The end of another excavation at Aldborough. It’s always a strange time. After spending weeks closely working with a big group of people, everyone disperses. The minutiae of trench, known in such good detail, buried once more. This has been a very happy dig. The archaeology has been a treat, both answering some questions whilst asking so many more. But perhaps the thing that has most defined it for us were the people.
This year we were joined by 25 dedicated and wonderful volunteers, who worked closely with us in the trench and the finds tent. It is always so interesting hearing how people have come to be interested in archaeology, and the aspects of the dig they find most inspiring. There is a pooling of knowledge and skills on site, and conversations wandered from archaeology, to art, osteology, travel, flying, mudlarking, cookery….. For us, it reinvigorates the task in hand; archaeology is about people, both in the past and the present.
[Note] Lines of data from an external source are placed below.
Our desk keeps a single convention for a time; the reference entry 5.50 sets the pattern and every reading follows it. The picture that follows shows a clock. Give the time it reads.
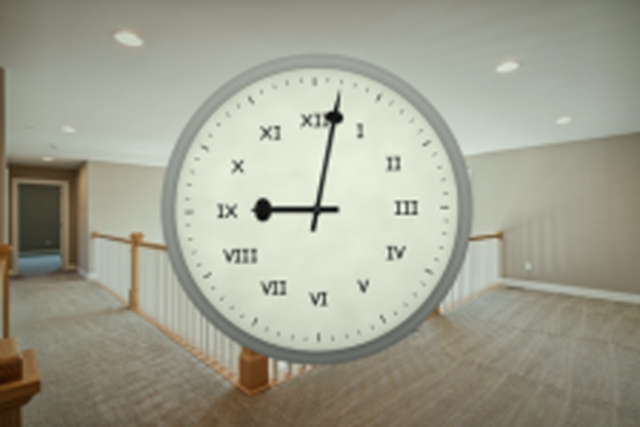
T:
9.02
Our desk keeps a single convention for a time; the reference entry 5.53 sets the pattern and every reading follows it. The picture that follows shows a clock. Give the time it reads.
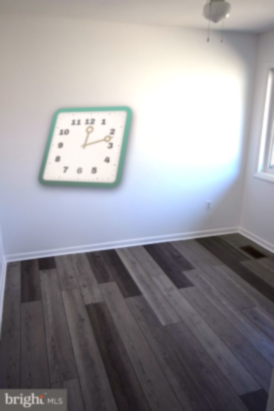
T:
12.12
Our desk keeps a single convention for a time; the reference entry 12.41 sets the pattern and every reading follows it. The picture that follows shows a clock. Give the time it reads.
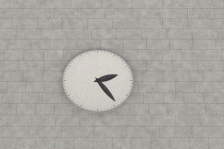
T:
2.24
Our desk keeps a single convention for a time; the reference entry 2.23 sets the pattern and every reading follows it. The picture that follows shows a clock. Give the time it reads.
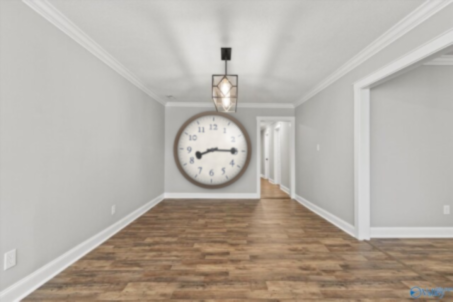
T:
8.15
And it is about forming community – a shared sense of purpose and discovery.
We also welcomed local primary schools to the site this year. At the excavation, pupils could see what we were doing before sieving for finds, and washing what they found. Site became animated with enthusiastic hoots of “I’ve found a tooth – a TOOTH!” and “look at my pottery!”. The children then visited the English Heritage museum, where the Friends of Roman Aldborough organised other activities. Many of the kids brought their parents to the Open Day to see the dig for themselves.
The Open Day was a success despite the morning rain. We welcomed 160 visitors on hourly tours between 11 – 3 o’clock. They were given an introduction to the site, a tour of the trench, and were shown some of the key finds from the dig.
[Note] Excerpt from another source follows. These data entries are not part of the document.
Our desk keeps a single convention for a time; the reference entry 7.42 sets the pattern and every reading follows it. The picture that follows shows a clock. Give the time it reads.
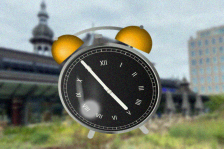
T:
4.55
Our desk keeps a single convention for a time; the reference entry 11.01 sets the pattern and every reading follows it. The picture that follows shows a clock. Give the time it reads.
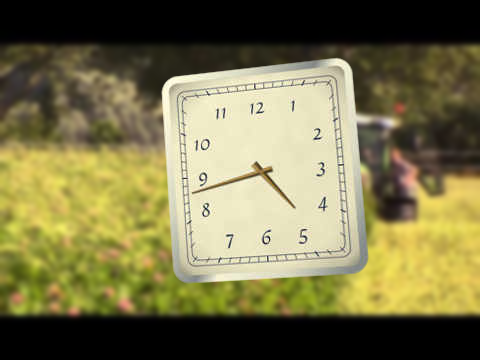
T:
4.43
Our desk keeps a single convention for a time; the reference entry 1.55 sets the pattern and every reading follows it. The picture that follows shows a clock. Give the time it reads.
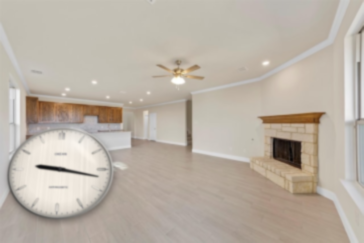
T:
9.17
For the first time this year we ran a weekly podcast SOUNDING ALDBOROUGH (see the ‘podcasts’ page). We had listeners tuning in from all round the world, following the progress of the dig, and interviews with specialists and volunteers on site. Do have a listen if you haven’t had chance yet!
SOUNDMARKS, Rose and Rob’s new Arts Council funded art project at the site launched during the excavations. Sound and visual art will be used to explore the sub-surface landscape at Aldborough. The collaboration will result in an exhibition, sound installation, book publication, interactive sound map, short film, and public workshops in mid/late 2019. Keep up to date with events and follow the blogat www.soundmarks.co.uk
So what now? Well, we hope to be back in 2020! In the meantime, we have an office full of finds waiting to go to specialists, data to sort and reports to write. And we’ll keep remembering that blissful 5 weeks in a Yorkshire meadow.